31 930 Wijziging van de Successiewet 1956 en enige andere belastingwetten (vereenvoudiging bedrijfsopvolgingsregeling en herziening tariefstructuur in de Successiewet 1956, alsmede introductie van een regeling voor afgezonderd particulier vermogen in de Wet inkomstenbelasting 2001 en de Successiewet 1956)

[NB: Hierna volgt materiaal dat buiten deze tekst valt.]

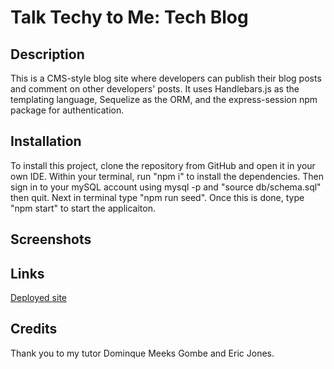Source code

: # Talk Techy to Me: Tech Blog

## Description

This is a CMS-style blog site where developers can publish their blog posts and comment on other developers' posts. It uses Handlebars.js as the templating language, Sequelize as the ORM, and the express-session npm package for authentication.

## Installation

To install this project, clone the repository from GitHub and open it in your own IDE. Within your terminal, run "npm i" to install the dependencies. Then sign in to your mySQL account using mysql -p and "source db/schema.sql" then quit. Next in terminal type "npm run seed". Once this is done, type "npm start" to start the applicaiton.

## Screenshots

## Links

[Deployed site]()

## Credits

Thank you to my tutor Dominque Meeks Gombe and Eric Jones.

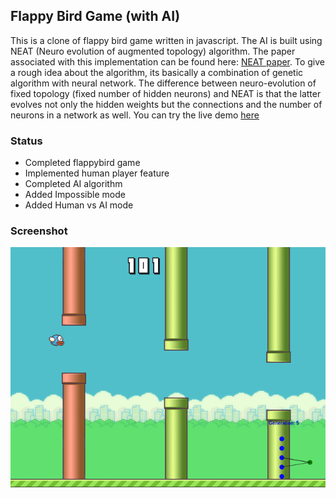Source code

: ## Flappy Bird Game (with AI)
This is a clone of flappy bird game written in javascript. The AI is built using NEAT (Neuro evolution of augmented topology) algorithm. The paper associated with this implementation can be found here:
[NEAT paper](http://nn.cs.utexas.edu/downloads/papers/stanley.ec02.pdf). To give a rough idea about the algorithm, its basically a combination of genetic algorithm with neural network. The difference between neuro-evolution of fixed topology (fixed number of hidden neurons) and NEAT is that the latter evolves not only the hidden weights but the connections and the number of neurons in a network as well. You can try the live demo [here](https://khaixcore.com/demos/flappybird_ai/flappybird.html)

### Status
- Completed flappybird game
- Implemented human player feature
- Completed AI algorithm
- Added Impossible mode
- Added Human vs AI mode

### Screenshot
![Alt text](/screenshot/ai_play.png?raw=true "AI play flappy bird")



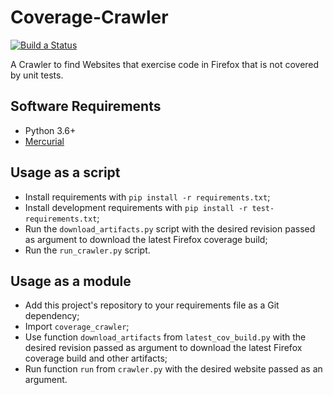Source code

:# Coverage-Crawler
[![Build a Status](https://travis-ci.org/mozilla/coverage-crawler.svg?branch=master)](https://travis-ci.org/mozilla/coverage-crawler)

A Crawler to find Websites that exercise code in Firefox that is not covered by unit tests.

## Software Requirements
- Python 3.6+
- [Mercurial](https://www.mercurial-scm.org/)

## Usage as a script

- Install requirements with `pip install -r requirements.txt`;
- Install development requirements with `pip install -r test-requirements.txt`;
- Run the `download_artifacts.py` script with the desired revision passed as argument to download the latest Firefox coverage build;
- Run the `run_crawler.py` script.

## Usage as a module

- Add this project's repository to your requirements file as a Git dependency;
- Import `coverage_crawler`;
- Use function `download_artifacts` from `latest_cov_build.py` with the desired revision passed as argument to download the latest Firefox coverage build and other artifacts;
- Run function `run` from `crawler.py` with the desired website passed as an argument.
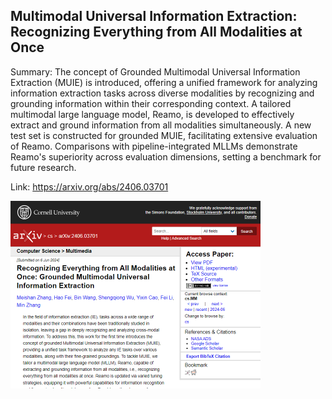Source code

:## Multimodal Universal Information Extraction: Recognizing Everything from All Modalities at Once
Summary: The concept of Grounded Multimodal Universal Information Extraction (MUIE) is introduced, offering a unified framework for analyzing information extraction tasks across diverse modalities by recognizing and grounding information within their corresponding context. A tailored multimodal large language model, Reamo, is developed to effectively extract and ground information from all modalities simultaneously. A new test set is constructed for grounded MUIE, facilitating extensive evaluation of Reamo. Comparisons with pipeline-integrated MLLMs demonstrate Reamo's superiority across evaluation dimensions, setting a benchmark for future research.

Link: https://arxiv.org/abs/2406.03701

<img src="/img/66c363ff-1fb3-4cbf-aa1c-8208d6aea730.png" width="400" />
<br/><br/>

Nr. 92 BRIEF VAN DE STAATSSECRETARIS VAN FINANCIËN

Aan de Voorzitter van de Tweede Kamer der Staten-Generaal

Den Haag, 11 april 2012

De vaste commissie voor Financiën heeft mij verzocht u in te lichten over de invulling van het door mij toegezegde overgangsrecht voor de toepassing van artikel 10 van de Successiewet 1956. De Commissie verzoekt mij ook aan te geven hoe en wanneer het overgangsrecht bekend wordt gemaakt.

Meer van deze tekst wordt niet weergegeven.